What you need to do:
The expected output is the complete data, reproduced exactly.
═════ Material provided
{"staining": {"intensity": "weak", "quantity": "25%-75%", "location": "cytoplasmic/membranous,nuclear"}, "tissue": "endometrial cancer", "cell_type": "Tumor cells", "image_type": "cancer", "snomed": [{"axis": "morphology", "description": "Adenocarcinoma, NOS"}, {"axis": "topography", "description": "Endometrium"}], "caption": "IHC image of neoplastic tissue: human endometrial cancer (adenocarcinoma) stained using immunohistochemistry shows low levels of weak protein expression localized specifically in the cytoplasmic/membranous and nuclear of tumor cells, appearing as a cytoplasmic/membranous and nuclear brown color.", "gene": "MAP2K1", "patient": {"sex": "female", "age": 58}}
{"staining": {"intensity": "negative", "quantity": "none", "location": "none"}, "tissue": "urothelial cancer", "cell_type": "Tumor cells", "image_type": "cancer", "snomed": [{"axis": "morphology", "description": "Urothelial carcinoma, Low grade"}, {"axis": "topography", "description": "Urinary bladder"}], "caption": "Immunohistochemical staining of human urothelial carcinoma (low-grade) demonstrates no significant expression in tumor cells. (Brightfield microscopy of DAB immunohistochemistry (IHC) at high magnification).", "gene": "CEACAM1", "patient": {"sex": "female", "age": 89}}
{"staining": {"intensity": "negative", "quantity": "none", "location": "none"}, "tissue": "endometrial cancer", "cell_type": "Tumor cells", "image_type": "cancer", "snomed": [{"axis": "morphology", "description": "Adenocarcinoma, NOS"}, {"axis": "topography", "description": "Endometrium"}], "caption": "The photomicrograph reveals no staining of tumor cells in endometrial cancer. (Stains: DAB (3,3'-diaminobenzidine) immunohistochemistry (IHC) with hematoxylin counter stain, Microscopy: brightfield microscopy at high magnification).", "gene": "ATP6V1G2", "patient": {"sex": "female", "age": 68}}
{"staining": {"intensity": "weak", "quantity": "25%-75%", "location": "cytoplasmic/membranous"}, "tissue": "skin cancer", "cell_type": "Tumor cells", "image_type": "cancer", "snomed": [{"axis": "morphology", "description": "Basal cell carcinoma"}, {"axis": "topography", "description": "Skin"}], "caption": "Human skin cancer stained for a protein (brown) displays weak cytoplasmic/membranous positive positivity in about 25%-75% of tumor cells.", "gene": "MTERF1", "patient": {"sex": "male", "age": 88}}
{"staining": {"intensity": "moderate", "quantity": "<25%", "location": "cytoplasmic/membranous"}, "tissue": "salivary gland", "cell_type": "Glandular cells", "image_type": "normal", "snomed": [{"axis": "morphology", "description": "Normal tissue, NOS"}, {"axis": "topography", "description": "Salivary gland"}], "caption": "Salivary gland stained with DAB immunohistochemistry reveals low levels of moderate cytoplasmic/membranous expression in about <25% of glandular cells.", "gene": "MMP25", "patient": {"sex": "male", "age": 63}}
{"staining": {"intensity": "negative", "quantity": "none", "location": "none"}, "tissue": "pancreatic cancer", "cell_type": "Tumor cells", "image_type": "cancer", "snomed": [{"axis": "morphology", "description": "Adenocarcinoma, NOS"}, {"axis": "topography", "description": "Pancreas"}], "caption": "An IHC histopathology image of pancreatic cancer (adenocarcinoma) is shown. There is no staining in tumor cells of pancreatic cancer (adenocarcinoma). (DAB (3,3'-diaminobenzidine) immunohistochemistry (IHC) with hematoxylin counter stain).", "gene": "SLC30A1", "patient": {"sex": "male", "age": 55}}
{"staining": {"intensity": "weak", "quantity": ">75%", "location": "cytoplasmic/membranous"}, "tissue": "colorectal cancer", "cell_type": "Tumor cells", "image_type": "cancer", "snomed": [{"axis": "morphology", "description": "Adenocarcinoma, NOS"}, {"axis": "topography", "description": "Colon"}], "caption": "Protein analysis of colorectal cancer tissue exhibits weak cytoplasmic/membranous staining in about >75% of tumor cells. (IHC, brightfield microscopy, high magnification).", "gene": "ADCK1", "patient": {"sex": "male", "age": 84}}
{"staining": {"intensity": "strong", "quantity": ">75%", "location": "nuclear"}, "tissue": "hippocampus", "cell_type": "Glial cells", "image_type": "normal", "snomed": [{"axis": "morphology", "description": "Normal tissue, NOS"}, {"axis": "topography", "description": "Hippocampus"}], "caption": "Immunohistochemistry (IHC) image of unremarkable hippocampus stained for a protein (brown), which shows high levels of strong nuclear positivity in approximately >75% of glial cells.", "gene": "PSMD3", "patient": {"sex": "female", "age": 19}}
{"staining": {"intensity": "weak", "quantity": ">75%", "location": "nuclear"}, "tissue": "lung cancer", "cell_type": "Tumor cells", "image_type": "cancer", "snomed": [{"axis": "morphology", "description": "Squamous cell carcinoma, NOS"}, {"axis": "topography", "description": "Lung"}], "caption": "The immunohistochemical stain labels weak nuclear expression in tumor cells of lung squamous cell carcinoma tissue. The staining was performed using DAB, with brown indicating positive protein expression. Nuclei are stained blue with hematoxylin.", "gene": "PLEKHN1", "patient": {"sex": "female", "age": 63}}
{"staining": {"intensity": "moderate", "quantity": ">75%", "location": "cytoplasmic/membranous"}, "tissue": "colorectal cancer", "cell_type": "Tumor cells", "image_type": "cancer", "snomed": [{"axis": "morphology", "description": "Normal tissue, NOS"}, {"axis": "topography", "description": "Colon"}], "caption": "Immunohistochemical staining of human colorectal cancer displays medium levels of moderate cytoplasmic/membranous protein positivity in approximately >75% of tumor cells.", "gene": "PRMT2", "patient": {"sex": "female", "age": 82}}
══════════
Exercise response:
{"staining": {"intensity": "weak", "quantity": "25%-75%", "location": "cytoplasmic/membranous,nuclear"}, "tissue": "endometrial cancer", "cell_type": "Tumor cells", "image_type": "cancer", "snomed": [{"axis": "morphology", "description": "Adenocarcinoma, NOS"}, {"axis": "topography", "description": "Endometrium"}], "caption": "IHC image of neoplastic tissue: human endometrial cancer (adenocarcinoma) stained using immunohistochemistry shows low levels of weak protein expression localized specifically in the cytoplasmic/membranous and nuclear of tumor cells, appearing as a cytoplasmic/membranous and nuclear brown color.", "gene": "MAP2K1", "patient": {"sex": "female", "age": 58}}
{"staining": {"intensity": "negative", "quantity": "none", "location": "none"}, "tissue": "urothelial cancer", "cell_type": "Tumor cells", "image_type": "cancer", "snomed": [{"axis": "morphology", "description": "Urothelial carcinoma, Low grade"}, {"axis": "topography", "description": "Urinary bladder"}], "caption": "Immunohistochemical staining of human urothelial carcinoma (low-grade) demonstrates no significant expression in tumor cells. (Brightfield microscopy of DAB immunohistochemistry (IHC) at high magnification).", "gene": "CEACAM1", "patient": {"sex": "female", "age": 89}}
{"staining": {"intensity": "negative", "quantity": "none", "location": "none"}, "tissue": "endometrial cancer", "cell_type": "Tumor cells", "image_type": "cancer", "snomed": [{"axis": "morphology", "description": "Adenocarcinoma, NOS"}, {"axis": "topography", "description": "Endometrium"}], "caption": "The photomicrograph reveals no staining of tumor cells in endometrial cancer. (Stains: DAB (3,3'-diaminobenzidine) immunohistochemistry (IHC) with hematoxylin counter stain, Microscopy: brightfield microscopy at high magnification).", "gene": "ATP6V1G2", "patient": {"sex": "female", "age": 68}}
{"staining": {"intensity": "weak", "quantity": "25%-75%", "location": "cytoplasmic/membranous"}, "tissue": "skin cancer", "cell_type": "Tumor cells", "image_type": "cancer", "snomed": [{"axis": "morphology", "description": "Basal cell carcinoma"}, {"axis": "topography", "description": "Skin"}], "caption": "Human skin cancer stained for a protein (brown) displays weak cytoplasmic/membranous positive positivity in about 25%-75% of tumor cells.", "gene": "MTERF1", "patient": {"sex": "male", "age": 88}}
{"staining": {"intensity": "moderate", "quantity": "<25%", "location": "cytoplasmic/membranous"}, "tissue": "salivary gland", "cell_type": "Glandular cells", "image_type": "normal", "snomed": [{"axis": "morphology", "description": "Normal tissue, NOS"}, {"axis": "topography", "description": "Salivary gland"}], "caption": "Salivary gland stained with DAB immunohistochemistry reveals low levels of moderate cytoplasmic/membranous expression in about <25% of glandular cells.", "gene": "MMP25", "patient": {"sex": "male", "age": 63}}
{"staining": {"intensity": "negative", "quantity": "none", "location": "none"}, "tissue": "pancreatic cancer", "cell_type": "Tumor cells", "image_type": "cancer", "snomed": [{"axis": "morphology", "description": "Adenocarcinoma, NOS"}, {"axis": "topography", "description": "Pancreas"}], "caption": "An IHC histopathology image of pancreatic cancer (adenocarcinoma) is shown. There is no staining in tumor cells of pancreatic cancer (adenocarcinoma). (DAB (3,3'-diaminobenzidine) immunohistochemistry (IHC) with hematoxylin counter stain).", "gene": "SLC30A1", "patient": {"sex": "male", "age": 55}}
{"staining": {"intensity": "weak", "quantity": ">75%", "location": "cytoplasmic/membranous"}, "tissue": "colorectal cancer", "cell_type": "Tumor cells", "image_type": "cancer", "snomed": [{"axis": "morphology", "description": "Adenocarcinoma, NOS"}, {"axis": "topography", "description": "Colon"}], "caption": "Protein analysis of colorectal cancer tissue exhibits weak cytoplasmic/membranous staining in about >75% of tumor cells. (IHC, brightfield microscopy, high magnification).", "gene": "ADCK1", "patient": {"sex": "male", "age": 84}}
{"staining": {"intensity": "strong", "quantity": ">75%", "location": "nuclear"}, "tissue": "hippocampus", "cell_type": "Glial cells", "image_type": "normal", "snomed": [{"axis": "morphology", "description": "Normal tissue, NOS"}, {"axis": "topography", "description": "Hippocampus"}], "caption": "Immunohistochemistry (IHC) image of unremarkable hippocampus stained for a protein (brown), which shows high levels of strong nuclear positivity in approximately >75% of glial cells.", "gene": "PSMD3", "patient": {"sex": "female", "age": 19}}
{"staining": {"intensity": "weak", "quantity": ">75%", "location": "nuclear"}, "tissue": "lung cancer", "cell_type": "Tumor cells", "image_type": "cancer", "snomed": [{"axis": "morphology", "description": "Squamous cell carcinoma, NOS"}, {"axis": "topography", "description": "Lung"}], "caption": "The immunohistochemical stain labels weak nuclear expression in tumor cells of lung squamous cell carcinoma tissue. The staining was performed using DAB, with brown indicating positive protein expression. Nuclei are stained blue with hematoxylin.", "gene": "PLEKHN1", "patient": {"sex": "female", "age": 63}}
{"staining": {"intensity": "moderate", "quantity": ">75%", "location": "cytoplasmic/membranous"}, "tissue": "colorectal cancer", "cell_type": "Tumor cells", "image_type": "cancer", "snomed": [{"axis": "morphology", "description": "Normal tissue, NOS"}, {"axis": "topography", "description": "Colon"}], "caption": "Immunohistochemical staining of human colorectal cancer displays medium levels of moderate cytoplasmic/membranous protein positivity in approximately >75% of tumor cells.", "gene": "PRMT2", "patient": {"sex": "female", "age": 82}}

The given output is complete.